Positive charges then move from the
adjacent part of membrane to the area
of negativity creating a local circuit of
current flow between the depolarized
area and the adjacent resting area of
the membrane
This spontaneous sequence of events
will move along the unmyelinated axon
in both directions to its end
In myelinated axons, AP will jump
from one node of Ranvier to another .
This type of conduction is called
saltatory conduction which is about 50
times faster than the unmyelinated
fiber
electrical current flows through the
surrounding
extra-cellular
fluid
outside the myelin sheath as well as
through the axoplasm inside the axon
from node to node, exciting successive
nodes one after another
FACTORS WHICH AFFECT THE
CONDUCTION VELOCITY
1-Myelination
2- Axon diameter: in unmyelinated nerve axon,
the conduction velocity is directly proportional
to the square root of axon diameter while in the
myelinated
neuron
conduction
velocity
increases directly with axon diameter
plateau
PLATEAU IN SOME AP
In some excitable tissues, repolarization does not occur immediately after
depolarization, instead the membrane potential remains near the peak of spike for
many milliseconds(plateau), therefore plateau greatly prolongs the period of
depolarization. This type of AP is seen mainly in cardiac muscle where it lasts for as
long as 0.3 seconds thus prolonging the time for cardiac contraction.
Plateau is due to:
1. Opening of slow Ca –Na channels,
2. Delayed opening of voltage-gated K channels.
SPONTANEOUS RHYTHMICITY
Spontaneous discharge occurs normally in cardiac (heart beating) and smooth
muscle (intestinal peristalsis) and many neurons in the CNS (rhythmic control
of breathing).
Spontaneous repetitive discharge occurs due to Na leak during the resting
state. The RMP of such cells is about - 60 to -70 mv which is not enough to
keep Na or Ca channels closed so there will be Na or Ca leak to inside the cell
making the membrane potential less negative, this will cause more channels
to open allowing more Na and Ca inflow then opening more new channels
and so on.
This regenerative process is repeated until the firing level is reached and
another AP is produced. At the end of AP, the membrane repolarizes again but
shortly then after a new AP is generated spontaneously.

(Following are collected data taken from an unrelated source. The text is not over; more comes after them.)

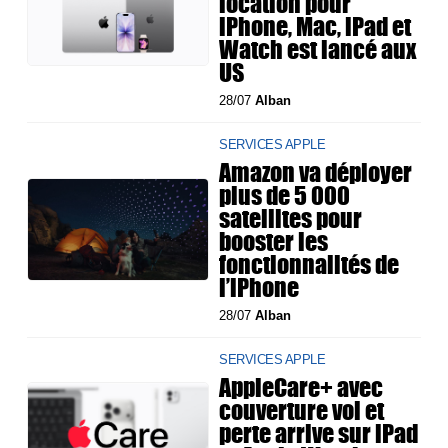
location pour
iPhone, Mac, iPad et
Watch est lancé aux
US
28/07
Alban
SERVICES APPLE
Amazon va déployer
plus de 5 000
satellites pour
booster les
fonctionnalités de
l’iPhone
28/07
Alban
SERVICES APPLE
AppleCare+ avec
couverture vol et
perte arrive sur iPad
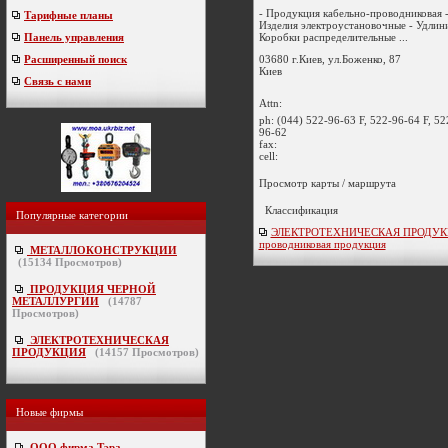
- Продукция кабельно-проводниковая -
Тарифные планы
Изделия электроустановочные - Удлин
Коробки распределительные ...
Панель управления
03680 г.Киев, ул.Боженко, 87
Расширенный поиск
Киев
Связь с нами
Attn:
ph:
(044) 522-96-63 F, 522-96-64 F, 52
96-62
fax:
cell:
Просмотр карты / маршрута
Классификация
Популярные категории
ЭЛЕКТРОТЕХНИЧЕСКАЯ ПРОДУКЦИ
проводниковая продукция
МЕТАЛЛОКОНСТРУКЦИИ
(
15134
Просмотров)
ПРОДУКЦИЯ ЧЕРНОЙ
МЕТАЛЛУРГИИ
(
14787
Просмотров)
ЭЛЕКТРОТЕХНИЧЕСКАЯ
ПРОДУКЦИЯ
(
14157
Просмотров)
Новые фирмы
ООО фирма Тэра
-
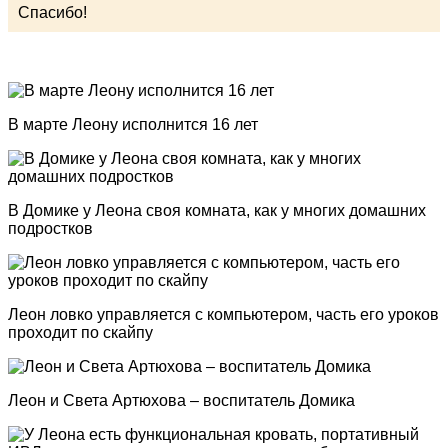
Спасибо!
В марте Леону исполнится 16 лет
В Домике у Леона своя комната, как у многих домашних
подростков
Леон ловко управляется с компьютером, часть его уроков
проходит по скайпу
Леон и Света Артюхова – воспитатель Домика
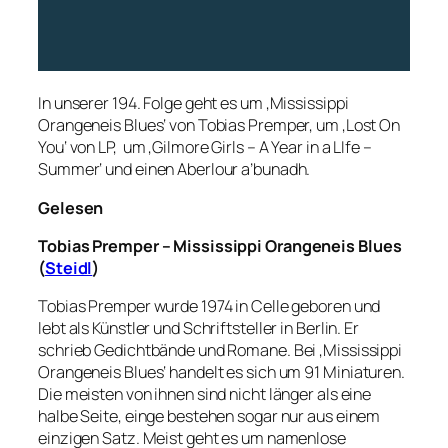
In unserer 194. Folge geht es um ‚Mississippi
Orangeneis Blues‘ von Tobias Premper, um ‚Lost On
You‘ von LP, um ‚Gilmore Girls – A Year in a LIfe –
Summer‘ und einen Aberlour a’bunadh.
Gelesen
Tobias Premper – Mississippi Orangeneis Blues
(
Steidl
)
Tobias Premper wurde 1974 in Celle geboren und
lebt als Künstler und Schriftsteller in Berlin. Er
schrieb Gedichtbände und Romane. Bei ‚Mississippi
Orangeneis Blues‘ handelt es sich um
91 Miniaturen.
Die meisten von ihnen sind nicht länger als eine
halbe Seite, einge bestehen sogar nur aus einem
einzigen Satz. Meist geht es um namenlose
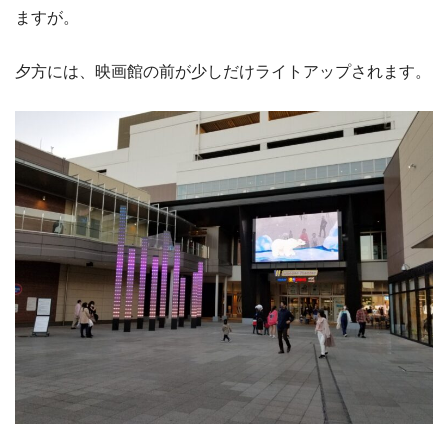
ますが。
夕方には、映画館の前が少しだけライトアップされます。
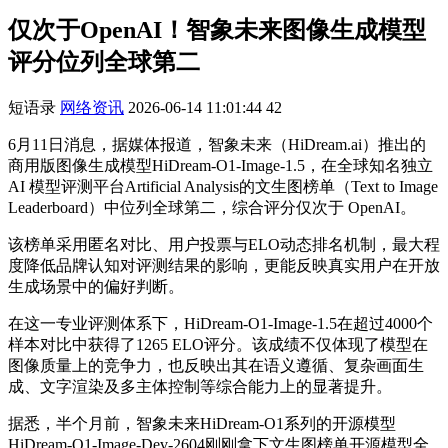
仅次于OpenAI！智象未来图像生成模型
评分位列全球第二
短语录
网络资讯
2026-06-14 11:01:44
42
6月11日消息，据媒体报道，智象未来（HiDream.ai）推出的
商用版图像生成模型HiDream-O1-Image-1.5，在全球知名独立
AI 模型评测平台Artificial Analysis的文生图榜单（Text to Image
Leaderboard）中位列全球第二，综合评分仅次于 OpenAI。
该榜单采用匿名对比、用户投票与ELO动态排名机制，最大程
度降低品牌认知对评测结果的影响，更能反映真实用户在开放
生成场景中的偏好判断。
在这一专业评测体系下，HiDream-O1-Image-1.5在超过4000个
样本对比中获得了1265 ELO评分。该成绩不仅体现了模型在
图像质量上的竞争力，也反映出其在语义遵循、复杂画面生
成、文字渲染及多主体控制等综合能力上的显著提升。
据悉，半个月前，智象未来HiDream-O1系列的开源模型
HiDream-O1-Image-Dev-2604刚刚拿下文生图榜单开源模型全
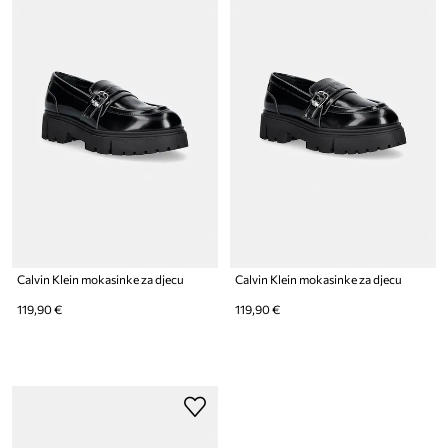
Calvin Klein mokasinke za djecu
Calvin Klein mokasinke za djecu
119,90 €
119,90 €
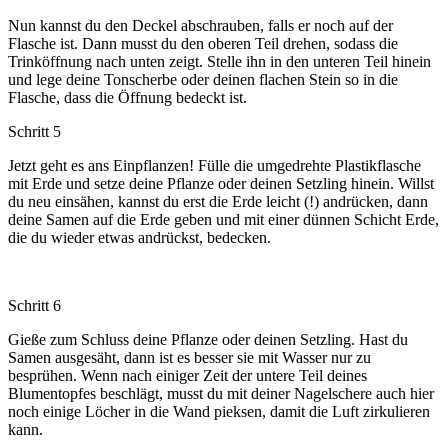
Nun kannst du den Deckel abschrauben, falls er noch auf der
Flasche ist. Dann musst du den oberen Teil drehen, sodass die
Trinköffnung nach unten zeigt. Stelle ihn in den unteren Teil hinein
und lege deine Tonscherbe oder deinen flachen Stein so in die
Flasche, dass die Öffnung bedeckt ist.
Schritt 5
Jetzt geht es ans Einpflanzen! Fülle die umgedrehte Plastikflasche
mit Erde und setze deine Pflanze oder deinen Setzling hinein. Willst
du neu einsähen, kannst du erst die Erde leicht (!) andrücken, dann
deine Samen auf die Erde geben und mit einer dünnen Schicht Erde,
die du wieder etwas andrückst, bedecken.
Schritt 6
Gieße zum Schluss deine Pflanze oder deinen Setzling. Hast du
Samen ausgesäht, dann ist es besser sie mit Wasser nur zu
besprühen. Wenn nach einiger Zeit der untere Teil deines
Blumentopfes beschlägt, musst du mit deiner Nagelschere auch hier
noch einige Löcher in die Wand pieksen, damit die Luft zirkulieren
kann.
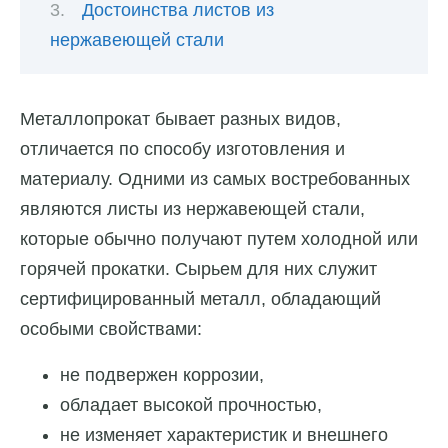
Достоинства листов из
нержавеющей стали
Металлопрокат бывает разных видов,
отличается по способу изготовления и
материалу. Одними из самых востребованных
являются листы из нержавеющей стали,
которые обычно получают путем холодной или
горячей прокатки. Сырьем для них служит
сертифицированный металл, обладающий
особыми свойствами:
не подвержен коррозии,
обладает высокой прочностью,
не изменяет характеристик и внешнего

THE EFFECT OF CALCIUM IONS ON
NEURON EXCITABILITY
A decrease Ca ion concentration in extra cellular
fluid (hypocalcemia) leads to increased neuron
excitability due to the easily opening the
voltage-gated Na channels .
it leads to spontaneous discharge in many
peripheral nerves causing muscle tetany .
Factors Which Inhibit Nerve Exitability
1. Hypercalcemia(high ECF Ca).
2. Hypokalemia (low ECF K)
3. Local anesthesia
ORTHODROMIC AND ANTIDROMIC CONDUCTION
An axon can conduct in both directions, however in living animals'
impulses pass in one direction only from synaptic junction or
receptors then along the axon to their termination. Such conduction
is called orthodromic
while conduction in the opposite direction is called antidromic.
Synapse permits conduction in one direction only.